[Plain-text document sources]
· · ·
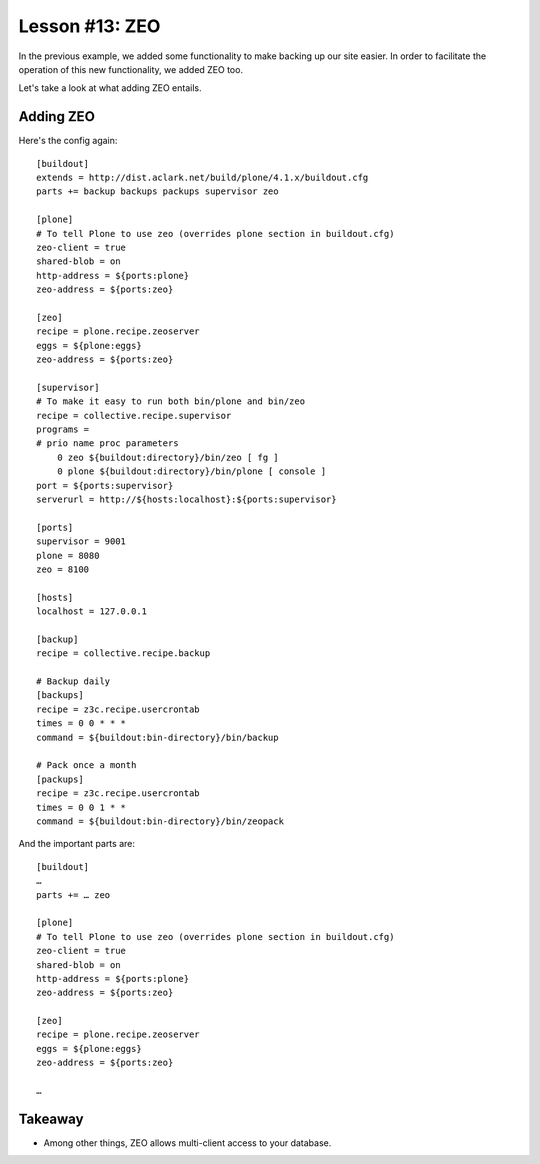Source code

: 
Lesson #13: ZEO
===============

In the previous example, we added some functionality to make backing up our site easier. In order to facilitate the operation of this new functionality, we added ZEO too.

Let's take a look at what adding ZEO entails.

Adding ZEO
----------

Here's the config again::

    [buildout]
    extends = http://dist.aclark.net/build/plone/4.1.x/buildout.cfg
    parts += backup backups packups supervisor zeo 

    [plone]
    # To tell Plone to use zeo (overrides plone section in buildout.cfg)
    zeo-client = true
    shared-blob = on
    http-address = ${ports:plone}
    zeo-address = ${ports:zeo}

    [zeo]
    recipe = plone.recipe.zeoserver
    eggs = ${plone:eggs}
    zeo-address = ${ports:zeo}

    [supervisor]
    # To make it easy to run both bin/plone and bin/zeo
    recipe = collective.recipe.supervisor
    programs =
    # prio name proc parameters
        0 zeo ${buildout:directory}/bin/zeo [ fg ]
        0 plone ${buildout:directory}/bin/plone [ console ]
    port = ${ports:supervisor}
    serverurl = http://${hosts:localhost}:${ports:supervisor}

    [ports]
    supervisor = 9001
    plone = 8080
    zeo = 8100

    [hosts]
    localhost = 127.0.0.1

    [backup]
    recipe = collective.recipe.backup

    # Backup daily
    [backups]
    recipe = z3c.recipe.usercrontab
    times = 0 0 * * * 
    command = ${buildout:bin-directory}/bin/backup

    # Pack once a month
    [packups]
    recipe = z3c.recipe.usercrontab
    times = 0 0 1 * * 
    command = ${buildout:bin-directory}/bin/zeopack

And the important parts are::

    [buildout]
    …
    parts += … zeo 

    [plone]
    # To tell Plone to use zeo (overrides plone section in buildout.cfg)
    zeo-client = true
    shared-blob = on
    http-address = ${ports:plone}
    zeo-address = ${ports:zeo}

    [zeo]
    recipe = plone.recipe.zeoserver
    eggs = ${plone:eggs}
    zeo-address = ${ports:zeo}

    …

Takeaway
--------

* Among other things, ZEO allows multi-client access to your database.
· · ·
**Instruction:** An exact restatement of the entries above is needed; no picture may appear in it.

**Your response:**
Source code

: 
Lesson #13: ZEO
===============

In the previous example, we added some functionality to make backing up our site easier. In order to facilitate the operation of this new functionality, we added ZEO too.

Let's take a look at what adding ZEO entails.

Adding ZEO
----------

Here's the config again::

    [buildout]
    extends = http://dist.aclark.net/build/plone/4.1.x/buildout.cfg
    parts += backup backups packups supervisor zeo 

    [plone]
    # To tell Plone to use zeo (overrides plone section in buildout.cfg)
    zeo-client = true
    shared-blob = on
    http-address = ${ports:plone}
    zeo-address = ${ports:zeo}

    [zeo]
    recipe = plone.recipe.zeoserver
    eggs = ${plone:eggs}
    zeo-address = ${ports:zeo}

    [supervisor]
    # To make it easy to run both bin/plone and bin/zeo
    recipe = collective.recipe.supervisor
    programs =
    # prio name proc parameters
        0 zeo ${buildout:directory}/bin/zeo [ fg ]
        0 plone ${buildout:directory}/bin/plone [ console ]
    port = ${ports:supervisor}
    serverurl = http://${hosts:localhost}:${ports:supervisor}

    [ports]
    supervisor = 9001
    plone = 8080
    zeo = 8100

    [hosts]
    localhost = 127.0.0.1

    [backup]
    recipe = collective.recipe.backup

    # Backup daily
    [backups]
    recipe = z3c.recipe.usercrontab
    times = 0 0 * * * 
    command = ${buildout:bin-directory}/bin/backup

    # Pack once a month
    [packups]
    recipe = z3c.recipe.usercrontab
    times = 0 0 1 * * 
    command = ${buildout:bin-directory}/bin/zeopack

And the important parts are::

    [buildout]
    …
    parts += … zeo 

    [plone]
    # To tell Plone to use zeo (overrides plone section in buildout.cfg)
    zeo-client = true
    shared-blob = on
    http-address = ${ports:plone}
    zeo-address = ${ports:zeo}

    [zeo]
    recipe = plone.recipe.zeoserver
    eggs = ${plone:eggs}
    zeo-address = ${ports:zeo}

    …

Takeaway
--------

* Among other things, ZEO allows multi-client access to your database.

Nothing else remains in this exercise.